Володя едва не фыркнул, слушая этот удивительный разговор. Но потом он сообразил, что смеяться тут нечего. Вероятно, это родной язык этих иностранцев. Ну что ж! А им, может быть, мой русский язык смешным кажется. Ничего не известно.

Бритый джентльмен обратился к Володе.

- Ти хочешь быть богат?

Володя опешил.

- Отчего же, - сказал он, - ежели, конечно, впрочем, без подлости... А то еще...

"Уж не жулье ли какое!" - подумал он.

- Ти честный мальчик!.. Харашо. Уэлл! Уэлл - значит харашо... Хочешь знать английский язык?

- Хочу.

- Я пуду тебя учить... Йес... йес... это "да"...

- Йес! - повторил Володя.

- Йес! Уэлл! Вери уэлл - очень харашо. Ти, значит, не хочешь бить домой?

- Дома мне делать в роде как... нечего.

- Ферно! Вери уэлл!.. Мальчик... Если ти хочешь быть богат... ти слушай меня и не перебивай и не возрашай... Слюшай... Тебя как совут?

- Володя Лазарев.

- Нет... ти - Эдуард Ринган...

- То-есть?..

- Молчи... Ти - Эдуард Ринган... Когда ти был вот такая маленькая (бритый незнакомец показал на аршин от полу) тебя украл цыгане, и ти пропадил. Эдуард Ринган пропадил... Никто не мог найти, ни папа, ни мама... а теперь я тебя нашел... Я узнал тебя... фот... по родимому пятну... здесь (он ткнул в то место, где было клеймо). Я - Томас Ринган. Я - твой папа... ти - мой син.

Володя смотрел на него, выпучив глаза.

Бородатый человек, отвернувшись, как-то странно трясся, не то хохотал, не то плакал, растроганный этой встречей отца с сыном.

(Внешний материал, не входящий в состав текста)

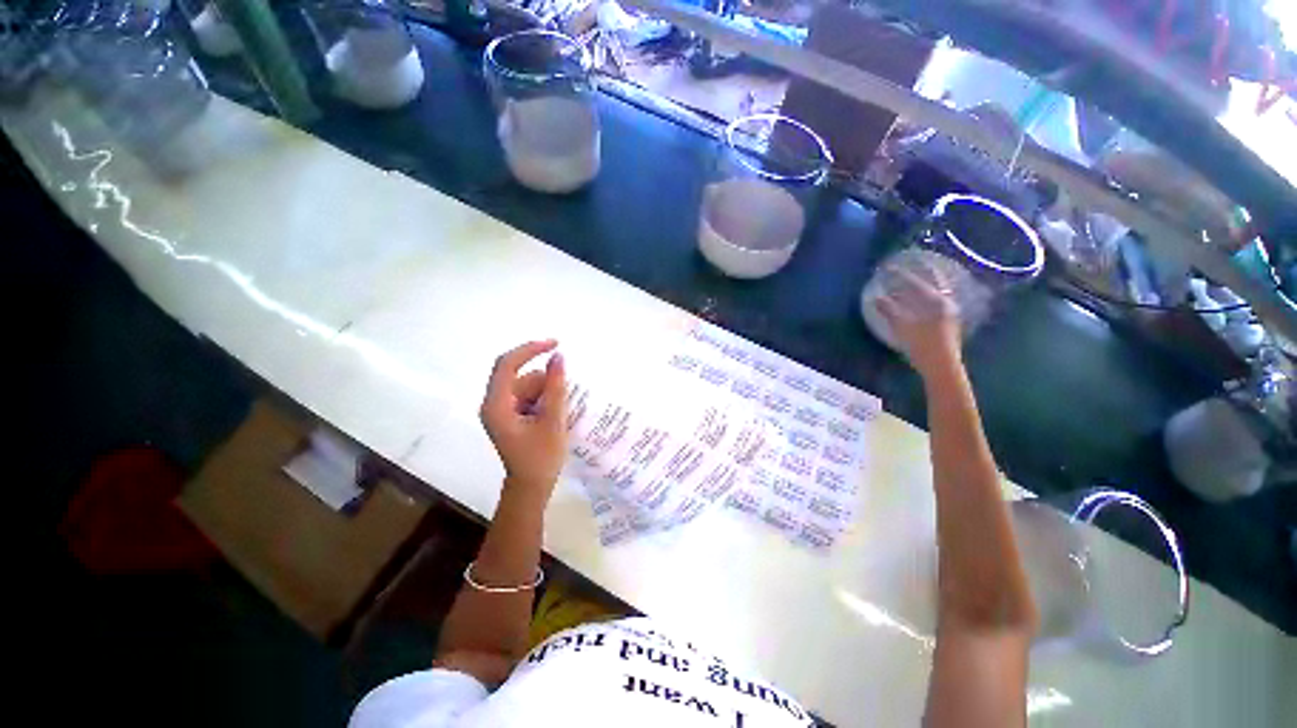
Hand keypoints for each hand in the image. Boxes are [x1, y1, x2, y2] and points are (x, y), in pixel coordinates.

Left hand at [480, 340, 567, 503]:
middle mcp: (493, 403)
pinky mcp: (510, 415)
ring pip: (527, 386)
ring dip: (546, 393)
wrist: (532, 487)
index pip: (507, 364)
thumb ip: (556, 386)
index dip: (530, 349)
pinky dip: (543, 399)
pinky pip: (529, 395)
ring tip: (558, 414)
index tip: (556, 345)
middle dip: (544, 383)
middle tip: (563, 400)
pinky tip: (553, 415)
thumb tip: (559, 357)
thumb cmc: (541, 458)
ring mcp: (501, 410)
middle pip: (521, 376)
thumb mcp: (553, 420)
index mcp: (496, 405)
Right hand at [876, 266, 961, 376]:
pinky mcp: (947, 322)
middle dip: (916, 276)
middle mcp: (946, 303)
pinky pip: (934, 301)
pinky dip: (923, 297)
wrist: (941, 366)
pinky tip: (916, 300)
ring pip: (933, 292)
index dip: (900, 275)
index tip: (887, 268)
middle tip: (904, 270)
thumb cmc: (922, 345)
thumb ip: (889, 310)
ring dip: (920, 286)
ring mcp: (949, 313)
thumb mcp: (902, 326)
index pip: (916, 283)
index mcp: (936, 301)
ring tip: (908, 283)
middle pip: (931, 283)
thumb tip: (877, 298)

- Как ваш сын? - пробормотал Володя, - папа мой был Лазарев Дмитрий Иванович.

- Но! "Но" - значит "нет". Но! Я - твой папа!

- Да право же!..

- И я тебя возьму с собой в Америку!

- В Америку?

Володя даже подпрыгнул.

- Только ти должен учить английский язык и знать, что я твой папа...

- В Америку... ого... да это что ж!

Володя ясно представил себе свой дом и свое возвращение туда после сегодняшнего скандала. Хоть на Марс удрать, не то что в Америку. Но внезапная мысль заставила его побледнеть даже.

- А вы не шутите? - спросил он.

- О, но. Ит из трю! Это ферно! Так едем в Америку. Я тебе куплю все... нофый костюм... федь ти мой син.

Володя потер себе лоб.

"Была не была, сын так сын", - подумал он.

- Так я с удовольствием.

В дверь постучались.

Служитель подал телеграмму.

Томас Ринган прочел ее, и вдруг лицо его изобразило сильную тревогу. Бородатый, стоя сзади него, читал одновременно с ним.

- Ауоэйоуэ?

- Оу, шоу, тайм, ауоэ.

- Фидишь... нам надо скорей ехать... Заполел твой дедушка.

- Дедушка?

- Ну да, мой папа...

Володя мысленно махнул рукой. "Дедушка, так дедушка". Он с обалделым видом глядел на беседующих джентльменов, стараясь только ясно понять, сон это все или действительность. Он даже исподтишка ущипнул себе здорово ляжку, но не проснулся. "Стало быть, не сон, - решил он. - Ну и здорово. В Америку! Ну, уж это действительно. Вот, это даешь!"